◆ Assigned task 1:
Answer these from the backyard food-growing passage:
(a) According to the quoted article, how much could a family growing a few vegetables save per week?
(b) What two ways of making money does the passage name?
(c) Once the mortgage is paid off, what choice does the passage say you will have?
◆ Assigned task 2:
Print the stretch of the backyard food-growing passage from "In the article" through "for the taking.", word for word.
◆ Assigned task 3:
Carry on the backyard food-growing passage from its last sentence.

◆ Extract:
We can learn a lot from those immigrants.

In the article it stated that "A family growing a few vegetables could save the equivalent of, in today's terms, $25 to $50 dollars a week. Over the course of a 25 year mortgage this works out to between $32,500 and $60 000." I believe that is true, and it's serious money. So how would you save that kind of cash by growing food in your backyard.  Well, first you have to know what you're doing, but it's not rocket science, it's something most people can do. It involves work, developing whatever land or space you have available, getting your hands dirty and being consistent. Sometimes you'll have good harvests, sometimes you won't but over the course of that 25 years, you'll get better, particularly when you know the wide variety of food you can produce and the kind of savings that are there for the taking.

There is more than one way to make money. One is to get a job, the other is to save what you've already earned and to keep that money in the bank. If you spend less on food, clothes, utilities etc., while remaining healthy, happy and nourished, you can use your saved money to help pay off your mortgage or to save for a house deposit. When you've paid off your mortgage, it will be your choice to work or to cut back on work and pursue other interests.

◆ Information shown:

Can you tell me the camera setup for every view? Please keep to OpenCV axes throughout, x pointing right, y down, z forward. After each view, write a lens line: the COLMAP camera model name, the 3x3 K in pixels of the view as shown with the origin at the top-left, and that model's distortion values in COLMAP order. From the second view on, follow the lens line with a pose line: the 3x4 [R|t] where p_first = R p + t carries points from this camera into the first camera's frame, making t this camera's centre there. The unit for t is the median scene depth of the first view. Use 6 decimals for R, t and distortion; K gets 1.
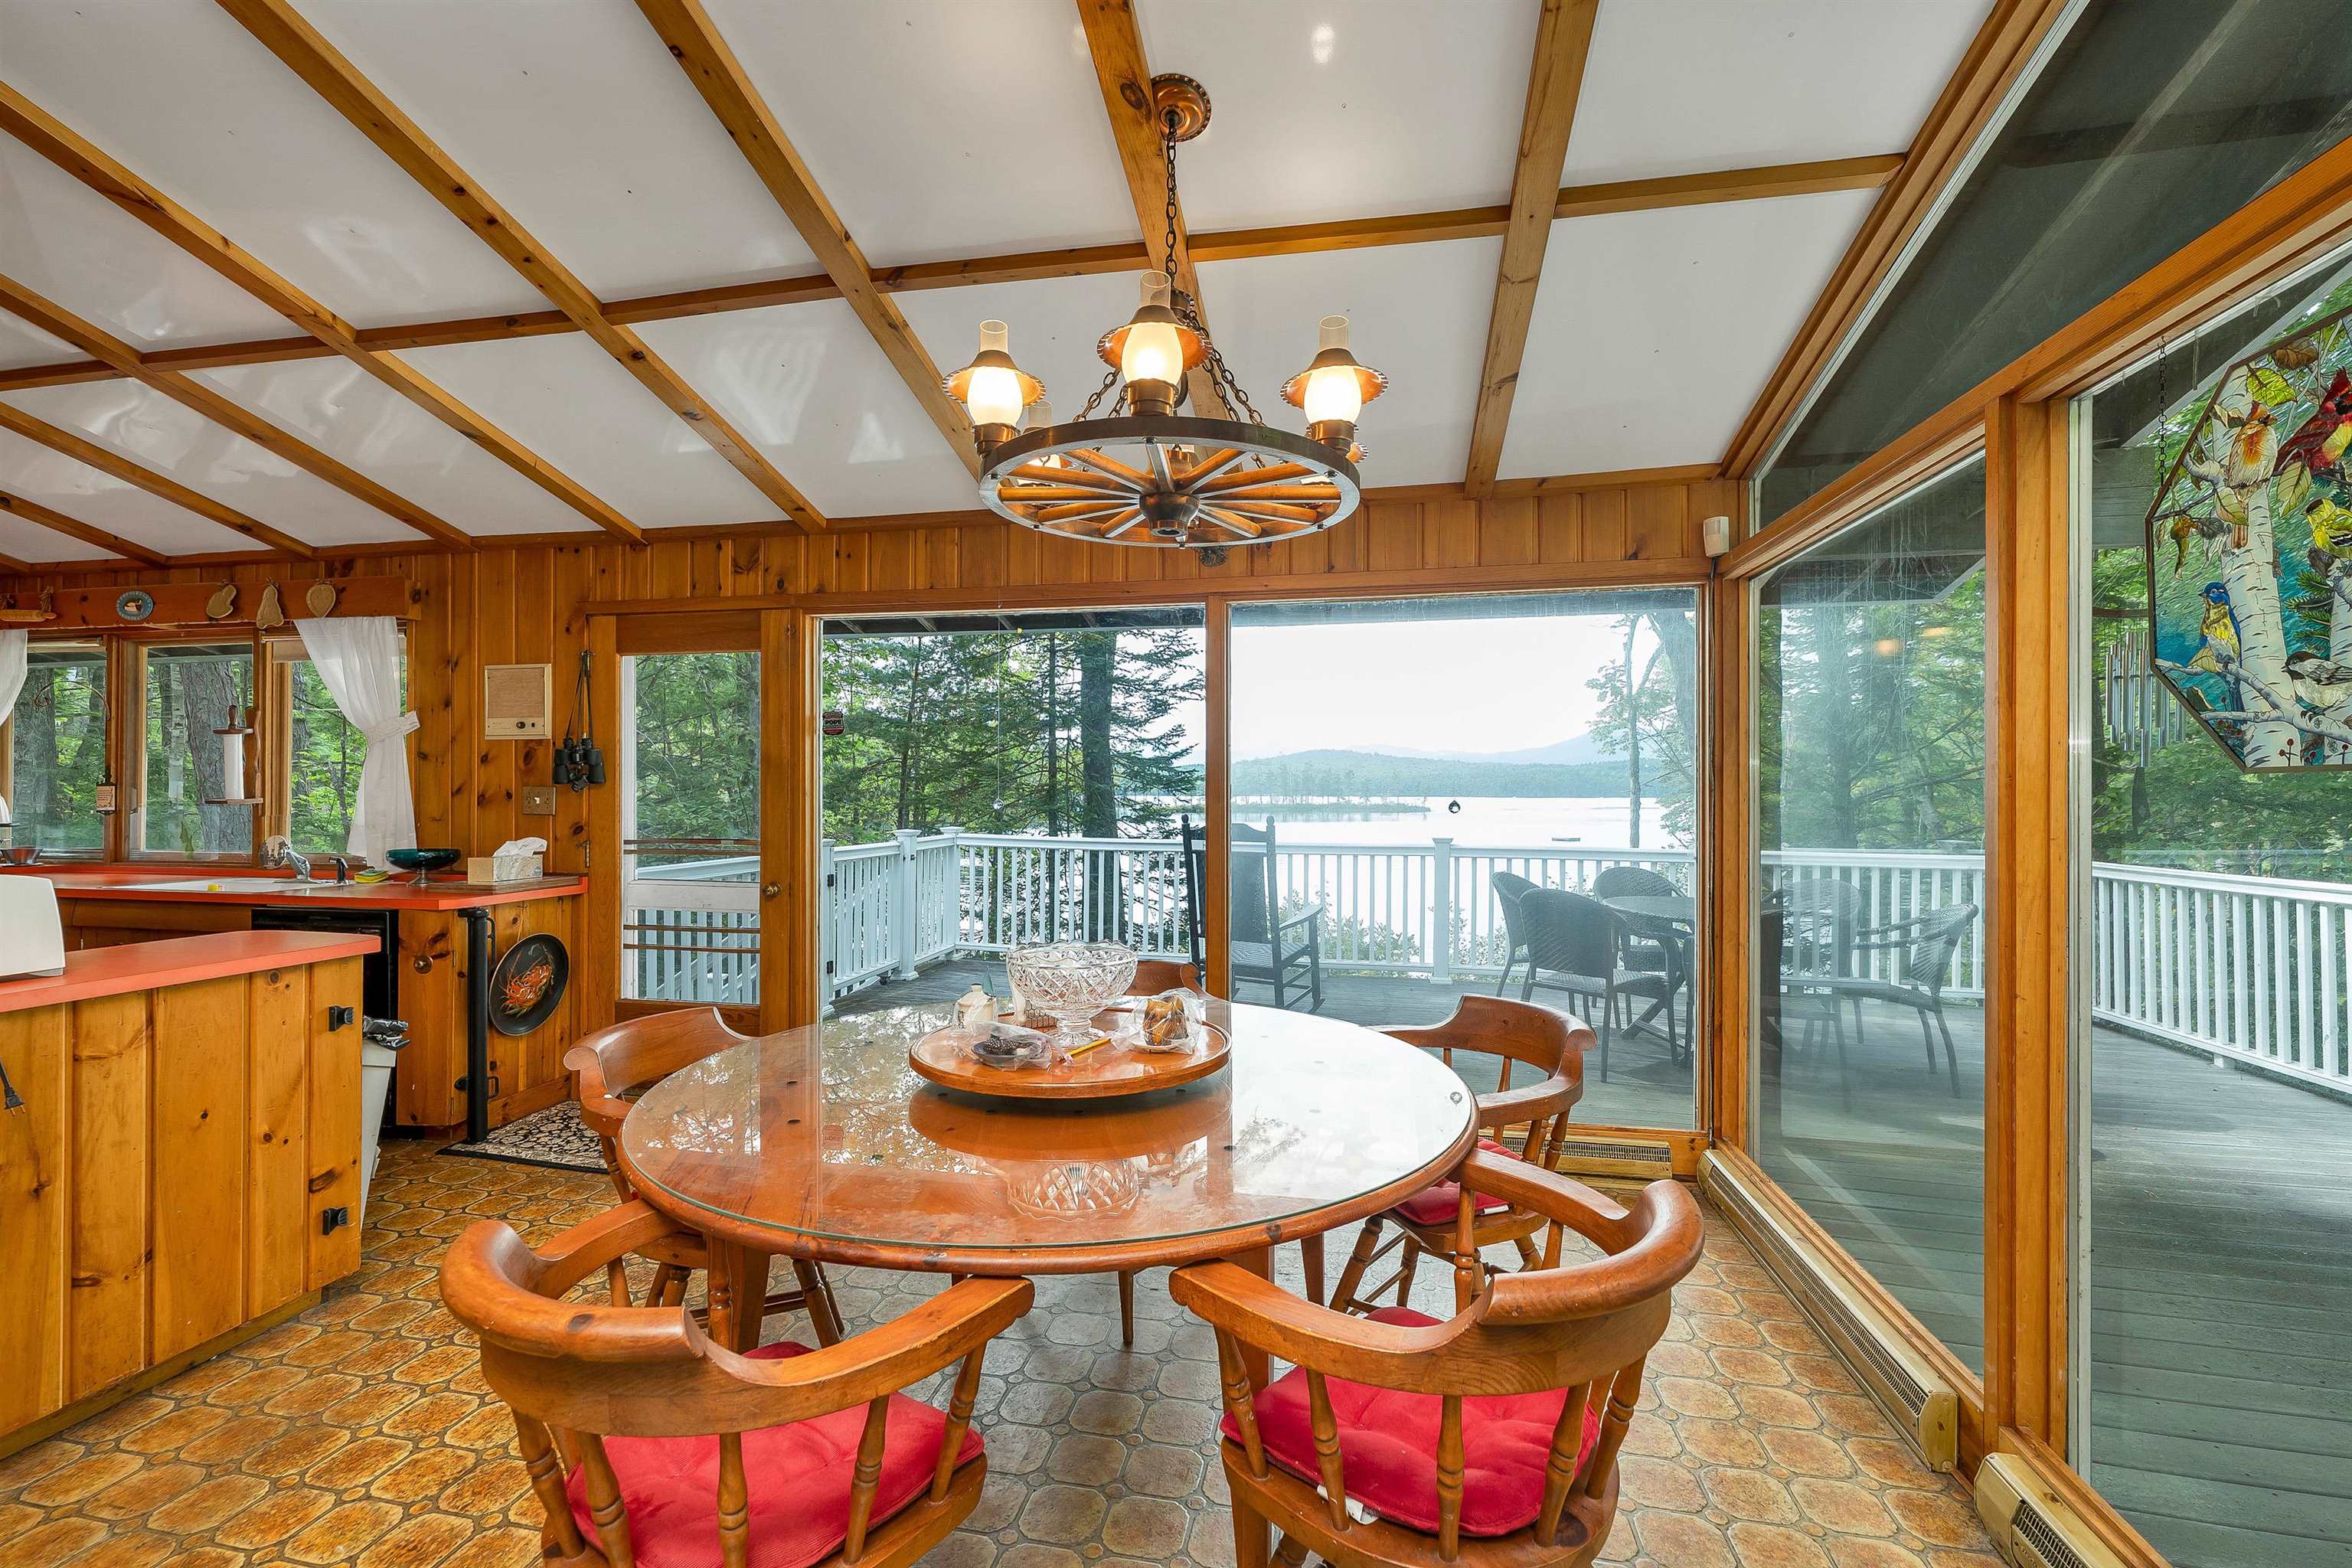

◆ Answer section 1:
(a) The equivalent of $25 to $50 a week in today's terms.
(b) Getting a job, and saving what you've already earned and keeping that money in the bank.
(c) To keep working, or to cut back on work and pursue other interests.

◆ Answer section 2:
In the article it stated that "A family growing a few vegetables could save the equivalent of, in today's terms, $25 to $50 dollars a week. Over the course of a 25 year mortgage this works out to between $32,500 and $60 000." I believe that is true, and it's serious money. So how would you save that kind of cash by growing food in your backyard.  Well, first you have to know what you're doing, but it's not rocket science, it's something most people can do. It involves work, developing whatever land or space you have available, getting your hands dirty and being consistent. Sometimes you'll have good harvests, sometimes you won't but over the course of that 25 years, you'll get better, particularly when you know the wide variety of food you can produce and the kind of savings that are there for the taking.

◆ Answer section 3:
If we can save that kind of money out in the backyard or in containers on the porch, what can we save inside over the course of a 25 year mortgage?  Well, there is laundry detergent. If you're currently in Australia and you're buying a litre of Dynamo a month, you'll spend $102 a year or, if we stay with today's price, $2550 over 25 years just for laundry detergent. By changing to homemade laundry liquid you'll keep $2500 of that in your pocket. If you start stockpiling, more savings, monitoring your electricity, gas, fuel, phone and internet usage, more savings again. If you bake at home instead of buying inferior bread, cook from scratch, recycle, make your own jams, sauces, pasta etc., it's not only going to save you money but you'll be eating healthier food too.  Looking after what you already own, turning your back on fashion, learning to knit and sew, mending clothes and household goods to keep them going longer - all these things will save you reasonable money in the short term and will make a real difference to your life over the course of 25 years.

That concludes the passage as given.